The adversarial random forest (ARF) algorithm partitions data into fully
factorized leaves where features are jointly independent. ARFs are trained
iteratively, with alternating rounds of generation and discrimination. In
the first instance, synthetic data is generated via independent bootstraps of
each feature, and a RF classifier is trained to distinguish between real and
fake samples. In subsequent rounds, synthetic data is generated separately in
each leaf, using splits from the previous forest. This creates increasingly
realistic data that satisfies local independence by construction. The
algorithm converges when a RF cannot reliably distinguish between the two
classes, i.e. when OOB accuracy falls below 0.5 + delta
.
ARFs are useful for several unsupervised learning tasks, such as density
estimation (see forde
) and data synthesis (see
forge
). For the former, we recommend increasing the number of
trees for improved performance (typically on the order of 100-1000 depending
on sample size).
Integer variables are recoded with a warning (set verbose = FALSE
to
silence these). Default behavior is to convert integer variables with six or
more unique values to numeric, while those with up to five unique values are
treated as ordered factors. To override this behavior, explicitly recode
integer variables to the target type prior to training.

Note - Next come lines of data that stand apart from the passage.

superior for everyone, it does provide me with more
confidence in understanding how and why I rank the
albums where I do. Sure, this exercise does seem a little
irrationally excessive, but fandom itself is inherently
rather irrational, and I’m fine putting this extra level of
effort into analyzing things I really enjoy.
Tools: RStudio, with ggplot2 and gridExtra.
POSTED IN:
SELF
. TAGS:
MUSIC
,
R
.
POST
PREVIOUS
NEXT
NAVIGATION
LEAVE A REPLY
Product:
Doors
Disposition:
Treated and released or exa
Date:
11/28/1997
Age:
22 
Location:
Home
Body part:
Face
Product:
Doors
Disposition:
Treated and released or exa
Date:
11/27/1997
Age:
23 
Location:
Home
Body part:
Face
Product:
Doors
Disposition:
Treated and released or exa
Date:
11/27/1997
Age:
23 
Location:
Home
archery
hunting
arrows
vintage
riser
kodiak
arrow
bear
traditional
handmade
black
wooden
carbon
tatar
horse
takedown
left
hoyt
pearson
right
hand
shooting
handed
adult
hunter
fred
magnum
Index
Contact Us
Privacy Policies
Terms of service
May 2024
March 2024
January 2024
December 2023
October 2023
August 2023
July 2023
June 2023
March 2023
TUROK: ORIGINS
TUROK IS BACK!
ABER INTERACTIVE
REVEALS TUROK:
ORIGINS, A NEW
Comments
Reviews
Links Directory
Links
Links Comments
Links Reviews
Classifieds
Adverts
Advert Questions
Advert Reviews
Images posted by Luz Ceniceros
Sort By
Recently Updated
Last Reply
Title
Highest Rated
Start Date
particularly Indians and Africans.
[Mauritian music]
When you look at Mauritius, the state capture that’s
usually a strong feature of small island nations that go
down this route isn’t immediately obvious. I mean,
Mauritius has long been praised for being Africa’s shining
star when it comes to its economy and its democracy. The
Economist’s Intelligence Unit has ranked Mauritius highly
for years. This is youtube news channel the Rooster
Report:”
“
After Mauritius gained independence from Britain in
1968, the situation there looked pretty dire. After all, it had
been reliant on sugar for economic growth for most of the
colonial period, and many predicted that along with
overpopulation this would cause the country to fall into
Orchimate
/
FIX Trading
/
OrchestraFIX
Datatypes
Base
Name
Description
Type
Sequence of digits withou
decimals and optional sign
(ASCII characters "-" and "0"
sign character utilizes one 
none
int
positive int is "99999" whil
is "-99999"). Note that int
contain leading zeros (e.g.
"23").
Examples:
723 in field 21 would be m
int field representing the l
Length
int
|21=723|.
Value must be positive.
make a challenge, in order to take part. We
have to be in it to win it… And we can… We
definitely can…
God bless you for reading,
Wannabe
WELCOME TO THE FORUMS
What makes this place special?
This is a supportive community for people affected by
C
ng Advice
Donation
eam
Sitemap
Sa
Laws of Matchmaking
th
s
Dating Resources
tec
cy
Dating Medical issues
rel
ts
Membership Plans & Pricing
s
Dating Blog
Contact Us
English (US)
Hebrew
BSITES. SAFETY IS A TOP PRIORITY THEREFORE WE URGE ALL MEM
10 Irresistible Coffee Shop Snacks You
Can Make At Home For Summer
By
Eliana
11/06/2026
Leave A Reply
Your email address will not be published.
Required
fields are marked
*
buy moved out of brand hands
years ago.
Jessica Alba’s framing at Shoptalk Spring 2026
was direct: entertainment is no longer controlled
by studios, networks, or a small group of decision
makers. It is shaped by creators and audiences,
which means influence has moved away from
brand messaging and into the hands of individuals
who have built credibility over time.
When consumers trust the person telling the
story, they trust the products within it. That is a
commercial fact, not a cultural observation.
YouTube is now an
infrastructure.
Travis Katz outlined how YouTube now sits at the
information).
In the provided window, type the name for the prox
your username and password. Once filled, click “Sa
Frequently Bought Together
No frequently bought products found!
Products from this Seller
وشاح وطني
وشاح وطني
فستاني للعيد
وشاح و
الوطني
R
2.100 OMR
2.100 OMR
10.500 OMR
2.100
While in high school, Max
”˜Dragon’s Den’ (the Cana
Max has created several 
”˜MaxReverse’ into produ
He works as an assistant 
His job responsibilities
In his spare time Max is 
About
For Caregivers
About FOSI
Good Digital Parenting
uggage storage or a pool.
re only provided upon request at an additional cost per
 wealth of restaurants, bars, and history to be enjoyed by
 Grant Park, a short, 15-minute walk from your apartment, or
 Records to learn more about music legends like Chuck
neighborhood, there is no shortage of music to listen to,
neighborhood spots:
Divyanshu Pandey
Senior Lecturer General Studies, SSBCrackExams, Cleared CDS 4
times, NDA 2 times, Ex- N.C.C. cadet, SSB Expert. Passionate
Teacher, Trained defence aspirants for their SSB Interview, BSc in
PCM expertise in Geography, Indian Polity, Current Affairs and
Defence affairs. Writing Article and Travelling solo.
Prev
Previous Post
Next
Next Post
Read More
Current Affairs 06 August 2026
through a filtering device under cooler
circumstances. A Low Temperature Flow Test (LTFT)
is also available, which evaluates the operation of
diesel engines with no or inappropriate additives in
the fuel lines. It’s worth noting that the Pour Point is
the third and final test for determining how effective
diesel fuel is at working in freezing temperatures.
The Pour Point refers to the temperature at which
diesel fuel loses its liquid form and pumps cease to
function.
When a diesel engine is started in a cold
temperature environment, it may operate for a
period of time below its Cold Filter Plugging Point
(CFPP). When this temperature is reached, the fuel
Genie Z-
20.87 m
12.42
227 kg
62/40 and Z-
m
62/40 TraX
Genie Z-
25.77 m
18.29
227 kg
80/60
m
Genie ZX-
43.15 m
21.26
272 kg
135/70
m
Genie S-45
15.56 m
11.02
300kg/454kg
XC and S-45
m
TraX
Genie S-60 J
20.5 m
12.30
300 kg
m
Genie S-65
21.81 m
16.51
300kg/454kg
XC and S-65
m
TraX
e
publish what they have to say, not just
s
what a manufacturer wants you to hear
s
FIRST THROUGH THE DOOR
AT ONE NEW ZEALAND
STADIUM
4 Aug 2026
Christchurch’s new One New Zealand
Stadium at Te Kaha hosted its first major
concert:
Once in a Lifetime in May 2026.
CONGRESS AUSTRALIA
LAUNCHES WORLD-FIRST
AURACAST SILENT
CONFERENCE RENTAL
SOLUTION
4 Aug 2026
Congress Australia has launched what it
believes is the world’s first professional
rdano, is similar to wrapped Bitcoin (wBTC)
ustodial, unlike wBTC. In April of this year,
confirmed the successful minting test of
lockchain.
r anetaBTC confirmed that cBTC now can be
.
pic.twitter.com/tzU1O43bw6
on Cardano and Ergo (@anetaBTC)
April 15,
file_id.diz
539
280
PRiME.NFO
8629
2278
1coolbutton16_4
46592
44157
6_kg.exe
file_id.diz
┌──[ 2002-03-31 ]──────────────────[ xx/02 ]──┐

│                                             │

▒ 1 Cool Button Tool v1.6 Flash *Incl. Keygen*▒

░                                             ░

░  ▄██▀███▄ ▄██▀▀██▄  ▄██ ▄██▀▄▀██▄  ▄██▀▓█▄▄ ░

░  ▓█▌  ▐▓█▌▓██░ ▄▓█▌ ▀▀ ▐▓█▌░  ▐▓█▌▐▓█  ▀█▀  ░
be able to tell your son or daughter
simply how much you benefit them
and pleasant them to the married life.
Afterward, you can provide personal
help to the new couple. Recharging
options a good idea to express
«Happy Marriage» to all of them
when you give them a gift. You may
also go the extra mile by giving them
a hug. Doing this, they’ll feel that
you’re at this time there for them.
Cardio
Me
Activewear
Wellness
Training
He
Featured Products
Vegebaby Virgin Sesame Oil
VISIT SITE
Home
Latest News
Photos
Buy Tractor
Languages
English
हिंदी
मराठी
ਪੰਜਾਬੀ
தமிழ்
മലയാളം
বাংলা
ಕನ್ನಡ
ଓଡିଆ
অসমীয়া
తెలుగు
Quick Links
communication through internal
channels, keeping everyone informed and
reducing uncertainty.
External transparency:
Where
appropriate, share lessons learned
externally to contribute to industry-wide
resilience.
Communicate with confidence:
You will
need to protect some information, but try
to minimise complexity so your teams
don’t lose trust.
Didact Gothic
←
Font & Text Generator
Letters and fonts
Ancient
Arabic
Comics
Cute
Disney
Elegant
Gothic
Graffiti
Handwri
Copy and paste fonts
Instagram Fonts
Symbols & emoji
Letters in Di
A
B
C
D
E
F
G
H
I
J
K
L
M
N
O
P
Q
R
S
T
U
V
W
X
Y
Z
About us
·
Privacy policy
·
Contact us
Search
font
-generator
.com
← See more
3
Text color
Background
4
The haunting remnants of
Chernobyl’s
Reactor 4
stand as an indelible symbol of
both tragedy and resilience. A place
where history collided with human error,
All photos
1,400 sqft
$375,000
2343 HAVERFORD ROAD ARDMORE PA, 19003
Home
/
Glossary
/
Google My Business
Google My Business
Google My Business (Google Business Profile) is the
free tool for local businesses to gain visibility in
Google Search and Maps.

Note: convergence is not guaranteed in finite samples. The max_iters
argument sets an upper bound on the number of training rounds. Similar
results may be attained by increasing delta
. Even a single round can
often give good performance, but data with strong or complex dependencies may
require more iterations. With the default early_stop = TRUE
, the
adversarial loop terminates if performance does not improve from one round
to the next, in which case further training may be pointless.